Please give, word for word, the line containing "508 134 64625" and every line that comes after it in the data below.

* Data extracts:
────
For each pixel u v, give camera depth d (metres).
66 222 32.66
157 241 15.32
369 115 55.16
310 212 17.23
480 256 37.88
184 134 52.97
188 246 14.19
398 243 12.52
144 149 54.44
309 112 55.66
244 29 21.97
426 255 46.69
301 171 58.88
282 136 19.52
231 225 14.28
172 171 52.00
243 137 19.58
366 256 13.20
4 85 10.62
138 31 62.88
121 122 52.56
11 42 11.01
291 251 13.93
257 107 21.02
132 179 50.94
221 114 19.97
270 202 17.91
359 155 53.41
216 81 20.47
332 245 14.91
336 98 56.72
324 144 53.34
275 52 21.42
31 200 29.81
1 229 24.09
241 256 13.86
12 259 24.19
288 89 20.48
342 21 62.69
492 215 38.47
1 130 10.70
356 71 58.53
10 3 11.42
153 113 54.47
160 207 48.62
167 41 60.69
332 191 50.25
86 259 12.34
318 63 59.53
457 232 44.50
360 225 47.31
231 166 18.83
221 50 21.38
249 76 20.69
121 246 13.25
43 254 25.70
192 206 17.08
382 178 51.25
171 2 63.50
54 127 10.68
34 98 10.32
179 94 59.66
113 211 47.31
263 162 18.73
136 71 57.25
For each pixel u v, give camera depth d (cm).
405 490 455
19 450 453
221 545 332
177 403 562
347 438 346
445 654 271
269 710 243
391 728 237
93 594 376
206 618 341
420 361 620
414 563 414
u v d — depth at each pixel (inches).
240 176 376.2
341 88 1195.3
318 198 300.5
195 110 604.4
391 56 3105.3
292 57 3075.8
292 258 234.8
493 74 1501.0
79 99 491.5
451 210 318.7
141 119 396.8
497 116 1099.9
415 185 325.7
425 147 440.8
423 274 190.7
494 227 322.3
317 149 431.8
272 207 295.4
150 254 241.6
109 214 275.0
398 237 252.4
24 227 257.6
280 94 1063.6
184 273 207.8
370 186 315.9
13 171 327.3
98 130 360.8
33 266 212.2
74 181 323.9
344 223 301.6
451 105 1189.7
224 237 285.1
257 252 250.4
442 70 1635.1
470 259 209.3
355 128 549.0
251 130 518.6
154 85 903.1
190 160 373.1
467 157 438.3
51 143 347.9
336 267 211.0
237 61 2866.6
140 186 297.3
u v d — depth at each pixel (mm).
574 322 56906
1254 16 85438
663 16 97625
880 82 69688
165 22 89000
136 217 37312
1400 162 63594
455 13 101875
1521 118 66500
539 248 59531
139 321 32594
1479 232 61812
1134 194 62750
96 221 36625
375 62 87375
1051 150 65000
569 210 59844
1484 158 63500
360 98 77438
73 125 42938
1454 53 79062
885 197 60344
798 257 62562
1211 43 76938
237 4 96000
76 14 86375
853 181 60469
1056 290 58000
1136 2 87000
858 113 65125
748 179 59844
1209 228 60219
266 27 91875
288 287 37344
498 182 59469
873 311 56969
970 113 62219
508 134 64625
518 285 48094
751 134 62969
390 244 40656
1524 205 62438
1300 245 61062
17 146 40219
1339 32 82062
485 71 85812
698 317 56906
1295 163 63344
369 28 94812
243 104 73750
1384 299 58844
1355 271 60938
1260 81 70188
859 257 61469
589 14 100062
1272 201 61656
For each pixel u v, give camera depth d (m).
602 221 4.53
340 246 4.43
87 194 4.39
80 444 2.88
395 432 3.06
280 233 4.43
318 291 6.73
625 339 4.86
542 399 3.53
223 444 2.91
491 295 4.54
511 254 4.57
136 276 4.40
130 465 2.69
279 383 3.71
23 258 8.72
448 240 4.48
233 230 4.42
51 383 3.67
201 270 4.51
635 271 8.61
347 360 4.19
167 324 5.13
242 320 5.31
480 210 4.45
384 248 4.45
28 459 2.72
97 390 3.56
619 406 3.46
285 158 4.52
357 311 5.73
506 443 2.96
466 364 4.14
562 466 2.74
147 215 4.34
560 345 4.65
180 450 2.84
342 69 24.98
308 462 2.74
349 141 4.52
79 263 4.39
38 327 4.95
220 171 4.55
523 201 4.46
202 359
────
* Your solution:
508 134 64625
518 285 48094
751 134 62969
390 244 40656
1524 205 62438
1300 245 61062
17 146 40219
1339 32 82062
485 71 85812
698 317 56906
1295 163 63344
369 28 94812
243 104 73750
1384 299 58844
1355 271 60938
1260 81 70188
859 257 61469
589 14 100062
1272 201 61656
For each pixel u v, give camera depth d (m).
602 221 4.53
340 246 4.43
87 194 4.39
80 444 2.88
395 432 3.06
280 233 4.43
318 291 6.73
625 339 4.86
542 399 3.53
223 444 2.91
491 295 4.54
511 254 4.57
136 276 4.40
130 465 2.69
279 383 3.71
23 258 8.72
448 240 4.48
233 230 4.42
51 383 3.67
201 270 4.51
635 271 8.61
347 360 4.19
167 324 5.13
242 320 5.31
480 210 4.45
384 248 4.45
28 459 2.72
97 390 3.56
619 406 3.46
285 158 4.52
357 311 5.73
506 443 2.96
466 364 4.14
562 466 2.74
147 215 4.34
560 345 4.65
180 450 2.84
342 69 24.98
308 462 2.74
349 141 4.52
79 263 4.39
38 327 4.95
220 171 4.55
523 201 4.46
202 359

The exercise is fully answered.